“I really want to leave this place. I am drowning. I cannot breathe. I am not happy here. I have a feeling that a wind started blowing and I was left outside” – writes my friend that has been abandoned by her country, and now is considering abandoning her home, friends and family. Meanwhile I cannot come up with a single sentence, with which I could at least cheer her up or slightly alleviate the chaos in their mind.
I am heartbroken. My friend is miserable. Her quarantine began way earlier, than anyone can imagine. She has been living isolated, like a bird inside a cage, for years now and she doesn’t have a specific date in timeline on how long she has to live like this. Virus that is rampant in our country (and not only here) cannot be treated like Covid-19 and no vaccine will ever stop it. That’s why this person has to sit in her windowless room and wonder about where to run.
My friend was born on a cool autumn day with restless, sad eyes and a kind heart. Years later I was born too. We became friends. For me that’s enough of a reason to justify our birth. I do not want her to go anywhere. She is strong. I can always rely on her. She is like a solid wall, and she is not in danger of collapsing yet. But besides the publicly exposed strong side, she also has her weaknesses, that are impossible to be noticed by a foreign eye. My friend is unhappy and one day she might just kill herself. “We don’t know the reason, we had no idea” – will the others say. Only few of us will know the horrid truth, but we will dare not say a word. Abandoned by her, I will want to leave the country as well. Unless I turn out to be the next victim and someone naively shrugs their shoulders and says– “well, we don’t get why a girl full of life would do such a thing”.
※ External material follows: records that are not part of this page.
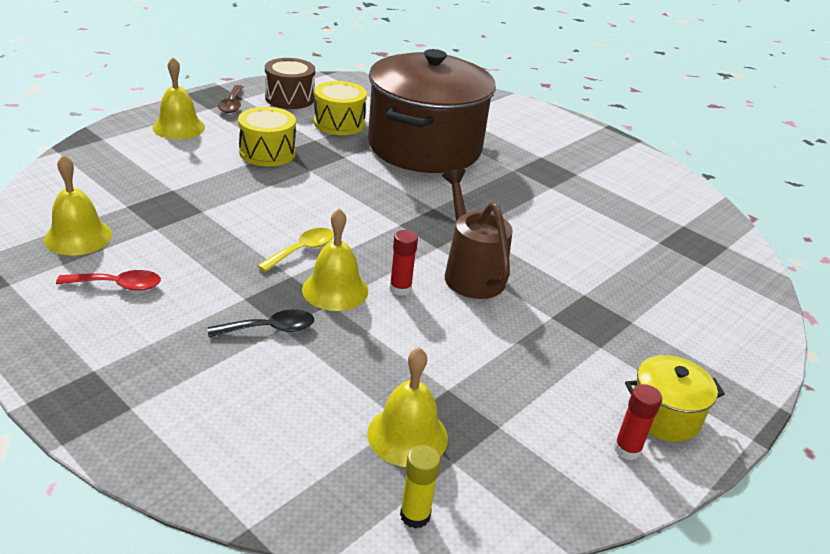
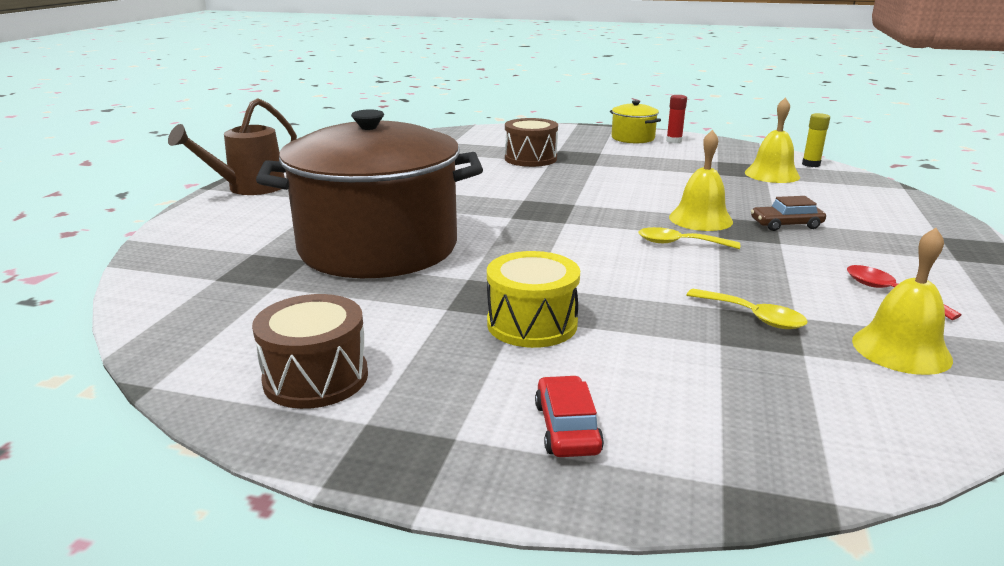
camera: 115 degrees left, 10 degrees down
(177, 215) = (753, 316): none -> yellow spoon
(179, 127) = (567, 428): yellow bell -> red car
(232, 104) = (409, 420): brown spoon -> none
(270, 329) = (786, 224): black spoon -> brown car
(339, 123) = (371, 309): yellow drum -> none
(400, 288) = (653, 202): red glue stick -> none
(470, 273) = (588, 189): brown watering can -> brown watering can (249, 188)
(603, 286) = (530, 159): none -> brown drum

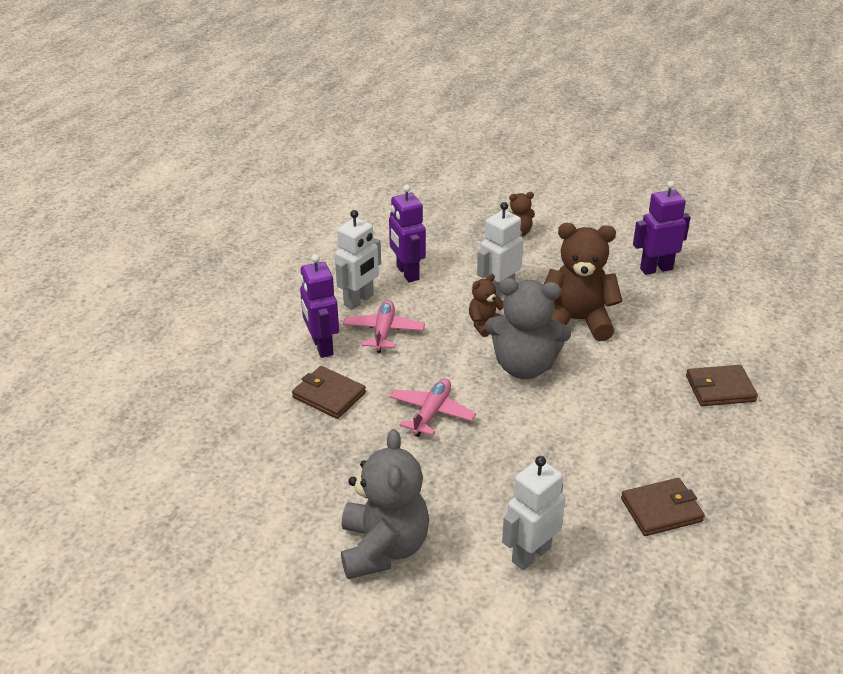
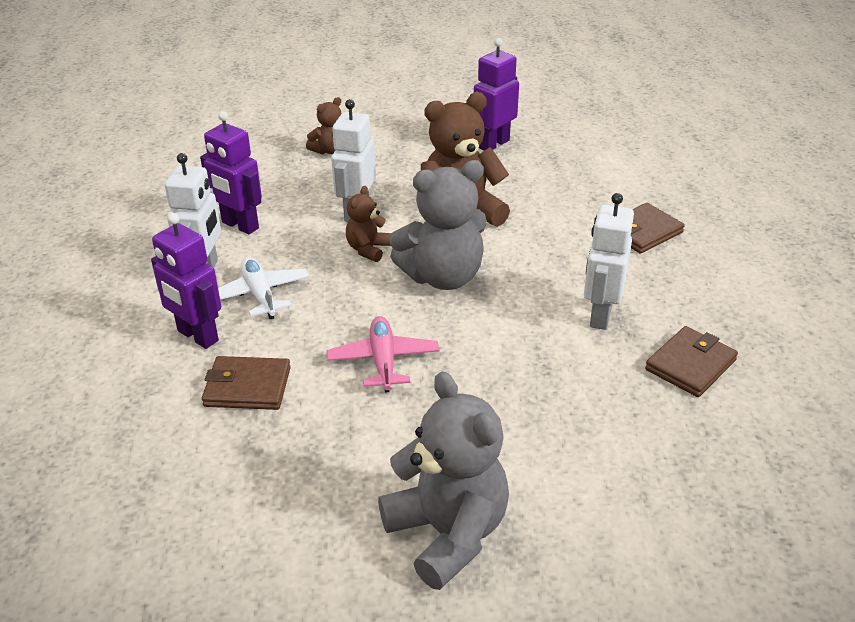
camera: 30 degrees left, 0 degrees up
(383, 332) = (260, 295): pink plane -> white plane
(530, 554) = (608, 466): white robot -> white robot (600, 315)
My friend understands very well that the strongest weapon is a word. Sadly, the word doesn’t reach those person’s ears that actually use weapons instead of words, like a well-known stool for example. Therefore, she can’t stand in the streets with banners in her hands, nor can she shout until her voice is muffled, that this country is hers too, that she longs for freedom and is tired of hiding. Given the current situation, can anyone judge her for being afraid, hiding and retreating?
This is one of the main reasons of why I am planning on going to the march of solidarity. The voice of my friend needs to be heard and if she cannot do it on her own, I will be the one who will voice her thoughts. The march of solidarity is a chance to stand side by side with each other, talk about the most important issues that queer people encounter every day. It wouldn’t be right to miss this opportunity.
Our unity is essential. “It will be a step forward not only for queer people, but also for our friends, friends of friends, family members, supporters and, in general, those who want to live in a better, equal, tolerant country.”